[To do] Print the whole piece on comics readers' genre conservatism word for word, from the byline to the final sentence.

By Gordon Harries [I respond below]
The following is a response/extension to a recent conversation I had with Geoff Klock:
We were talking about the innate conservatism of the comics reader, in respect to the range of genres now on offer in comic books. To take Geoff as an example, in TV he appreciates both Pushing Daises and The Wire, which certainly have differing world views. He's a pop culture scholar, likes differing styles of movies and types of prose and yet when it comes to his appreciation of comic books he always --by his own admission-- leans towards superhero/fantastical comics.
Not that I wish anyone to imagine this is a slight against Geoff or to suggest that I'm an exception to this, my reading generally gravitates towards crime fiction and my favorite comic is 100 Bullets. And yet: it's not like 100 Bullets --or much of the type of crime fiction routinely published in comics-- is a million miles away from the tropes of the superhero comic. Consider the evidence; Bullets concerns a labyrinthine plot about which some things remain unclear, shifting alliances and affections (if not sexual relationships/encounters, something Bullets has been light on, overall.) between the principal characters and, some eight years since commencing publication, is beginning to feel a lot like a soap opera. Sounds somewhat like Claremont-era X-MEN, doesn't it? And that's before one observes the sporadic outbursts of violence which marries the two genres.

[Recorded data]

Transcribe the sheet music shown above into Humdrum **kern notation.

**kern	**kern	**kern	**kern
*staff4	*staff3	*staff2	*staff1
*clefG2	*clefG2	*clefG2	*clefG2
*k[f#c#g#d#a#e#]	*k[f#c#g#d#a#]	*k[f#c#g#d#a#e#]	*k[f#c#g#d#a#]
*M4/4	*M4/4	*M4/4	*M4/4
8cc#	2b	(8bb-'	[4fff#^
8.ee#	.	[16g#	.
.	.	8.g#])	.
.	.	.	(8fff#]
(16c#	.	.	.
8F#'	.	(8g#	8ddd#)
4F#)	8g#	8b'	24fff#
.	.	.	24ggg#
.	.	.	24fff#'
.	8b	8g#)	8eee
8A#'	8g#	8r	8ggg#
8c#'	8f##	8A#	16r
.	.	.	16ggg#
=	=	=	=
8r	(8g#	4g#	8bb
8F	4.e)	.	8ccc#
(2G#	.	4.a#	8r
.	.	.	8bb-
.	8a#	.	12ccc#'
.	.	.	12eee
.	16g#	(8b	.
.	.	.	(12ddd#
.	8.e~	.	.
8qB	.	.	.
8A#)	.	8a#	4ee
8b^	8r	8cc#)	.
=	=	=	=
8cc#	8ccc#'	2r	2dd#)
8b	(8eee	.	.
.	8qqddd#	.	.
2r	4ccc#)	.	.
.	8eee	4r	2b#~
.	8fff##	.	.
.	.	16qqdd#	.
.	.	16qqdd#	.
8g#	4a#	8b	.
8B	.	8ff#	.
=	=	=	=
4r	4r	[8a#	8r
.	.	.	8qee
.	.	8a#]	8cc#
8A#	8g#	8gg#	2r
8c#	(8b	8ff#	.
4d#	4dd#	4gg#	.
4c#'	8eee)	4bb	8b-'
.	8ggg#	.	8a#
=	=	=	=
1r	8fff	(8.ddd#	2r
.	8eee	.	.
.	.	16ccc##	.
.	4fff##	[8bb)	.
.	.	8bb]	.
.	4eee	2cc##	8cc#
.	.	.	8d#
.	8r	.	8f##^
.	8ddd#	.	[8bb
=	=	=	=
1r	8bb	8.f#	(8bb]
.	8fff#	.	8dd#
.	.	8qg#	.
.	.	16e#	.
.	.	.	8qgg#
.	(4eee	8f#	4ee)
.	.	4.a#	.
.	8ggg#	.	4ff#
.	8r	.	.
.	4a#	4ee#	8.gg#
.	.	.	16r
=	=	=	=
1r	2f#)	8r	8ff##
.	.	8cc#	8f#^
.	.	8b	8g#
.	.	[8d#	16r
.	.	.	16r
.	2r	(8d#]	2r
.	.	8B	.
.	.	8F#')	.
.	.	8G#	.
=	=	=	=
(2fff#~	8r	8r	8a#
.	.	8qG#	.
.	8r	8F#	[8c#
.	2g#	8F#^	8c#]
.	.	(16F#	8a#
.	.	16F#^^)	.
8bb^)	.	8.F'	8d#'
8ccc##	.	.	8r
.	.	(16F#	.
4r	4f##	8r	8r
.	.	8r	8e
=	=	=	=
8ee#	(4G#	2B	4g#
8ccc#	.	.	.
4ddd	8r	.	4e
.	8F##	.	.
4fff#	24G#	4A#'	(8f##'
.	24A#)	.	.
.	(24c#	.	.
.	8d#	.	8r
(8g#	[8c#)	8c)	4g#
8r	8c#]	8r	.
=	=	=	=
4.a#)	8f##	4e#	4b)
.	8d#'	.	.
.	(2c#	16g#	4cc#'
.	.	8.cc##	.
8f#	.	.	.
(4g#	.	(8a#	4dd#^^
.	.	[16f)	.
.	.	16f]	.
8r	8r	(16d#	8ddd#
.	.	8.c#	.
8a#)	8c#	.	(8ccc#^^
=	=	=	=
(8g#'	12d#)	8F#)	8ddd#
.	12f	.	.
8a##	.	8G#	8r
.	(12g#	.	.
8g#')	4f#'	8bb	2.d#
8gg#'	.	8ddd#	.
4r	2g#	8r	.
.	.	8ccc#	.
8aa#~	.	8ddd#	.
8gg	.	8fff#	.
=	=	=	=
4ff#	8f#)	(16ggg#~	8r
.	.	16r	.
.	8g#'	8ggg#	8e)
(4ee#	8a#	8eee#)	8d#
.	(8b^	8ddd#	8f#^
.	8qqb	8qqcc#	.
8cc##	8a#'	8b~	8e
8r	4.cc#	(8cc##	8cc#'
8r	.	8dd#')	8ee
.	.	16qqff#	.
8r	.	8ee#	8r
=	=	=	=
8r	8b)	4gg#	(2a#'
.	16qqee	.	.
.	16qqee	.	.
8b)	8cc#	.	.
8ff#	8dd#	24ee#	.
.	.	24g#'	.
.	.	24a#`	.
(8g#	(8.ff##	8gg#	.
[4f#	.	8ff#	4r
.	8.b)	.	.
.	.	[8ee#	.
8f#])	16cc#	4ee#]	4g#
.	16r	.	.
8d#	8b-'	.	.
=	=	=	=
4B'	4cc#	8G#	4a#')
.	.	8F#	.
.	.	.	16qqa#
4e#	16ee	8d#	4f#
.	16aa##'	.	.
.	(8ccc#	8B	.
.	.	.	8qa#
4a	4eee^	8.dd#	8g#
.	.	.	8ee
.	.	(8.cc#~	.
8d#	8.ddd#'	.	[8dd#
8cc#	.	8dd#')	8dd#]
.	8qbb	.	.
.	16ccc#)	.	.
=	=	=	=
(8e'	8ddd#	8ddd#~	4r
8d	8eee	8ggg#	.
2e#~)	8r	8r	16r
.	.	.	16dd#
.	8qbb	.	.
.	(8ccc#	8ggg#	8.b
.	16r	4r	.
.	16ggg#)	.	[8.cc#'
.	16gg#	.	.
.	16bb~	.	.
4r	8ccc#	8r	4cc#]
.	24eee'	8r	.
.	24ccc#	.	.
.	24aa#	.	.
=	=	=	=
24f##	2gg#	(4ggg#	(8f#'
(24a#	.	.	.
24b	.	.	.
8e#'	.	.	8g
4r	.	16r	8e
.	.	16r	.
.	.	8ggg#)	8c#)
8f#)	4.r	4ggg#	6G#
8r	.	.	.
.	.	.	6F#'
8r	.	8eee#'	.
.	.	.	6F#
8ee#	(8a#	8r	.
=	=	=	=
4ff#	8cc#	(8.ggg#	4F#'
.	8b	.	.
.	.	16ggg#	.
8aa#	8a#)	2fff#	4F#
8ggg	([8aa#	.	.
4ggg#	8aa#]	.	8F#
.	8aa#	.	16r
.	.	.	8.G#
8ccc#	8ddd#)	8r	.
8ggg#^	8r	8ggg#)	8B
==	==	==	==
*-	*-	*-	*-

[Task answer]
By Gordon Harries [I respond below]
The following is a response/extension to a recent conversation I had with Geoff Klock:
We were talking about the innate conservatism of the comics reader, in respect to the range of genres now on offer in comic books. To take Geoff as an example, in TV he appreciates both Pushing Daises and The Wire, which certainly have differing world views. He's a pop culture scholar, likes differing styles of movies and types of prose and yet when it comes to his appreciation of comic books he always --by his own admission-- leans towards superhero/fantastical comics.
Not that I wish anyone to imagine this is a slight against Geoff or to suggest that I'm an exception to this, my reading generally gravitates towards crime fiction and my favorite comic is 100 Bullets. And yet: it's not like 100 Bullets --or much of the type of crime fiction routinely published in comics-- is a million miles away from the tropes of the superhero comic. Consider the evidence; Bullets concerns a labyrinthine plot about which some things remain unclear, shifting alliances and affections (if not sexual relationships/encounters, something Bullets has been light on, overall.) between the principal characters and, some eight years since commencing publication, is beginning to feel a lot like a soap opera. Sounds somewhat like Claremont-era X-MEN, doesn't it? And that's before one observes the sporadic outbursts of violence which marries the two genres.